Marketing Plan (one example of a functional plan)
A written document that describes the marketing environment, outlines the marketing strategy (5 year plan) and objectives, current tactical (1 year plan), and operational (daily/weekly) plans. It also identifies who will be responsible for carrying out each part of the plan
Operational planning
a business process that focuses on developing detailed plans for day to day activities that carry out an organizations functional plans
Operational plans
written directions that focus on the day to day execution of the, for example, marketing plan. These include detailed directions for the specific activities to be carried out, who will be responsible for them and time lines for accomplishing the tasks
Portfolio analysis
a management tool for evaluating a firms business mix (like financiers evaluating a portfolio of assets like stocks and bonds) and assessing the potential of an organizations strategic business units. BCG model is just one way to implement this
ROMI
Return of marketing investment
Metric which measures how an investment in marketing has an impact on the firms success, financial otherwise
Situational analysis
An assessment of a firms internal and external environment
Strategic Business Units (SBU's)
Individual sections within the firm that operate like a separate business, which each having its own mission, business objectives, resources, managers, and competitors. Ex Disney theme parks, disney cruises, disney movies, etc.
Casual research
a research technique that manipulates factors (treatments/independent variables) to understand if the factor (eg price, time or day) affect a dependent (outcome) variable (e.g., sales)

#### Written instruction 1:
According to the marketing glossary, why does the research technique that manipulates treatments or independent variables do so?
The marketing glossary and the records have no connection to each other.

#### Exercise inputs:
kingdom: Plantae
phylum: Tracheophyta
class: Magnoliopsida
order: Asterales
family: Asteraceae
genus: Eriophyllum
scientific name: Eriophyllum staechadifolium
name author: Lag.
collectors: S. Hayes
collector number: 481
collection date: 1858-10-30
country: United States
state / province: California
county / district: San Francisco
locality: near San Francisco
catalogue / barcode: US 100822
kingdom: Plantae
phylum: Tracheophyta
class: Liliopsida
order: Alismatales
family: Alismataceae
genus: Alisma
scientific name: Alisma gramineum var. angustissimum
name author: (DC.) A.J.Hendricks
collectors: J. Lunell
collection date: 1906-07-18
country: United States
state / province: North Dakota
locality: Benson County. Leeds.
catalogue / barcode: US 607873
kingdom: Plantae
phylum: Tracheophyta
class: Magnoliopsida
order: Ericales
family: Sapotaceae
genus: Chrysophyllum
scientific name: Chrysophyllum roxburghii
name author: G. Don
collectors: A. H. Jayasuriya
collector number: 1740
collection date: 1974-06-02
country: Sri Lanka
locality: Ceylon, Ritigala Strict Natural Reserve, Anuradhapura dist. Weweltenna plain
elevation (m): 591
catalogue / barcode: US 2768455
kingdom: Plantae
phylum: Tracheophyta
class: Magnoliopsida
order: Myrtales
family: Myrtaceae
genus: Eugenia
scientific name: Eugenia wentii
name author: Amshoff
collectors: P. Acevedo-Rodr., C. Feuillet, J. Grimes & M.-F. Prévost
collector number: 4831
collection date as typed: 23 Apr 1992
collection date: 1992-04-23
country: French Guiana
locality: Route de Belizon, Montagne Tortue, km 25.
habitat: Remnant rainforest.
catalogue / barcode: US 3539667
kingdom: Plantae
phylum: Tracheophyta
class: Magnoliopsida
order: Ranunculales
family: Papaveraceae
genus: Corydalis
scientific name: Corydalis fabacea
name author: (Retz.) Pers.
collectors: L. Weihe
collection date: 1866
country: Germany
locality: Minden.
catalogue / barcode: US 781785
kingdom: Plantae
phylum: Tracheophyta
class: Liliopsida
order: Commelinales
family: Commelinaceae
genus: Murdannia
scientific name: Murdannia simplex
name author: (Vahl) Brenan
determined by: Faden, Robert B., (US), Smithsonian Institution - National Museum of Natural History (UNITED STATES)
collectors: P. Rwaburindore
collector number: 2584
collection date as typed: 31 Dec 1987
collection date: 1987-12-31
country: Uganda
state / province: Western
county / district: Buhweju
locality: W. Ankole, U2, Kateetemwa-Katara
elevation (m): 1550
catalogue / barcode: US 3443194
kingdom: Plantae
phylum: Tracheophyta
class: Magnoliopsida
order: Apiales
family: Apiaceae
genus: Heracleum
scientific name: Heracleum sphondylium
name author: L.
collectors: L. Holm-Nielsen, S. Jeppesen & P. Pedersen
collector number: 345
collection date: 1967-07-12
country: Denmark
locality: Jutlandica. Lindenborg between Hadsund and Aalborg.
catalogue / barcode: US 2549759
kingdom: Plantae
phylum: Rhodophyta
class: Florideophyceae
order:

#### Written instruction 2:
Output the lines of the records from the line with "catalogue / barcode: US 100822" up to and including the line with "country: French Guiana".

#### Correct answer 1:
It manipulates those factors to find out whether a factor such as price, time or day affects a dependent, or outcome, variable such as sales.

#### Correct answer 2:
catalogue / barcode: US 100822
kingdom: Plantae
phylum: Tracheophyta
class: Liliopsida
order: Alismatales
family: Alismataceae
genus: Alisma
scientific name: Alisma gramineum var. angustissimum
name author: (DC.) A.J.Hendricks
collectors: J. Lunell
collection date: 1906-07-18
country: United States
state / province: North Dakota
locality: Benson County. Leeds.
catalogue / barcode: US 607873
kingdom: Plantae
phylum: Tracheophyta
class: Magnoliopsida
order: Ericales
family: Sapotaceae
genus: Chrysophyllum
scientific name: Chrysophyllum roxburghii
name author: G. Don
collectors: A. H. Jayasuriya
collector number: 1740
collection date: 1974-06-02
country: Sri Lanka
locality: Ceylon, Ritigala Strict Natural Reserve, Anuradhapura dist. Weweltenna plain
elevation (m): 591
catalogue / barcode: US 2768455
kingdom: Plantae
phylum: Tracheophyta
class: Magnoliopsida
order: Myrtales
family: Myrtaceae
genus: Eugenia
scientific name: Eugenia wentii
name author: Amshoff
collectors: P. Acevedo-Rodr., C. Feuillet, J. Grimes & M.-F. Prévost
collector number: 4831
collection date as typed: 23 Apr 1992
collection date: 1992-04-23
country: French Guiana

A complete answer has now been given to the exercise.